Set exercise 1: Using the refugee article, explain why Americans care about refugees.

Source extract:
** Start **
Section : CURRENT ISSUES
Issue Date : 7 / 1988  2,168 Words
Author : Jonathan Moore

       The United States has a historical, nonpartisan, priority commitment to humanitarian assistance to refugees. Americans care about refugees because we are a compassionate people, because we ourselves are a nation of global ties, and because our national interests abroad involve us inextricably in refugees' fates.
       
        When waves of humanity surge across borders, it matters little whether the persons arriving are legally eligible to be considered refugees, displaced persons, or persons of concern under the UN High Commissioner for Refugees' extended mandate. At the beginning, they are fearful, hungry, sick, fleeing people. The world's response is to care for them, provide them the necessities of life and sort out identities, priorities, and criteria later.
       
        It is generally accepted that the present refugee population worldwide numbers over 12 million, with millions more who are displaced or "at risk" in "refugee-like circumstances." Africa is the area most extensively affected. Mozambican refugees have fled to all surrounding countries; one-tenth of the population is outside of Mozambique. Malawi hosts some 500,000 Mozambican refugees; the Republic of South Africa has approximately 200,000 within its borders. Refugees of the fighting in Angola have also spread to neighboring areas. In Ethiopia, warfare, repressive government policies such as forced resettlement, and tribal persecution have forced well over one million people into exile. Sudan is host to some 650,000 refugees from Ethiopia, plus several hundred thousand more from Uganda and Chad. Throughout Africa, drought, famine, and feeble economies have exacerbated refugee movements provoked by insurgencies.
** End **
Entries provided:
** Start **
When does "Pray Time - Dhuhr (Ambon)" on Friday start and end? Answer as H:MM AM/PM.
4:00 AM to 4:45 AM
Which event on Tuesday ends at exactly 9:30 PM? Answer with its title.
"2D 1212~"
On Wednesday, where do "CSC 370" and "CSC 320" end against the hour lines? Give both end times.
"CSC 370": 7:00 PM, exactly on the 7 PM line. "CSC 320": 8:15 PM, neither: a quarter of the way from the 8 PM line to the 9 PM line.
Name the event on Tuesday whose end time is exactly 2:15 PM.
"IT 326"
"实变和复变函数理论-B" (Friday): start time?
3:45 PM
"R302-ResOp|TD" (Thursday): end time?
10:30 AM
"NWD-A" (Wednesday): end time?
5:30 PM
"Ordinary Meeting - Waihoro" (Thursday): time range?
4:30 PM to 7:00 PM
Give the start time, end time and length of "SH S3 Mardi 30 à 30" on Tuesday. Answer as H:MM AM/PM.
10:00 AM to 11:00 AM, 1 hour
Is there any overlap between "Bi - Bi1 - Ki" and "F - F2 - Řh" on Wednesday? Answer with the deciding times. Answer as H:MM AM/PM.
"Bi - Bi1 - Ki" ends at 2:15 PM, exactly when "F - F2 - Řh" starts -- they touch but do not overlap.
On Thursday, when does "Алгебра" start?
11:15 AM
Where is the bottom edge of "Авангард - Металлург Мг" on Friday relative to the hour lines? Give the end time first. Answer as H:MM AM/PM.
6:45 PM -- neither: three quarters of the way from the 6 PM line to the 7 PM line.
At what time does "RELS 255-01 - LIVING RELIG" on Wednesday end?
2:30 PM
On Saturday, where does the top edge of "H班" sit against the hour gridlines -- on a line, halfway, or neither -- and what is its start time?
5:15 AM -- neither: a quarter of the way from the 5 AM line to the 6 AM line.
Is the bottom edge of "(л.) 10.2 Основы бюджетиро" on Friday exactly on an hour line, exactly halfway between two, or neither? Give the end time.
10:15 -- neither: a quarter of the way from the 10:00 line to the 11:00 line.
** End **
Set exercise 2: In the records, switch "time range" to "time window" in the lines starting with the line that contains "(Thursday): time range?" and going on through the line that contains "10:00 AM to 11:00 AM, 1 hour", and give back only those lines with nothing else changed.

Finished answer 1: Americans care about refugees because they are a compassionate people, because the United States is itself a nation of global ties, and because its national interests abroad involve it inextricably in refugees' fates.

Finished answer 2:
"Ordinary Meeting - Waihoro" (Thursday): time window?
4:30 PM to 7:00 PM
Give the start time, end time and length of "SH S3 Mardi 30 à 30" on Tuesday. Answer as H:MM AM/PM.
10:00 AM to 11:00 AM, 1 hour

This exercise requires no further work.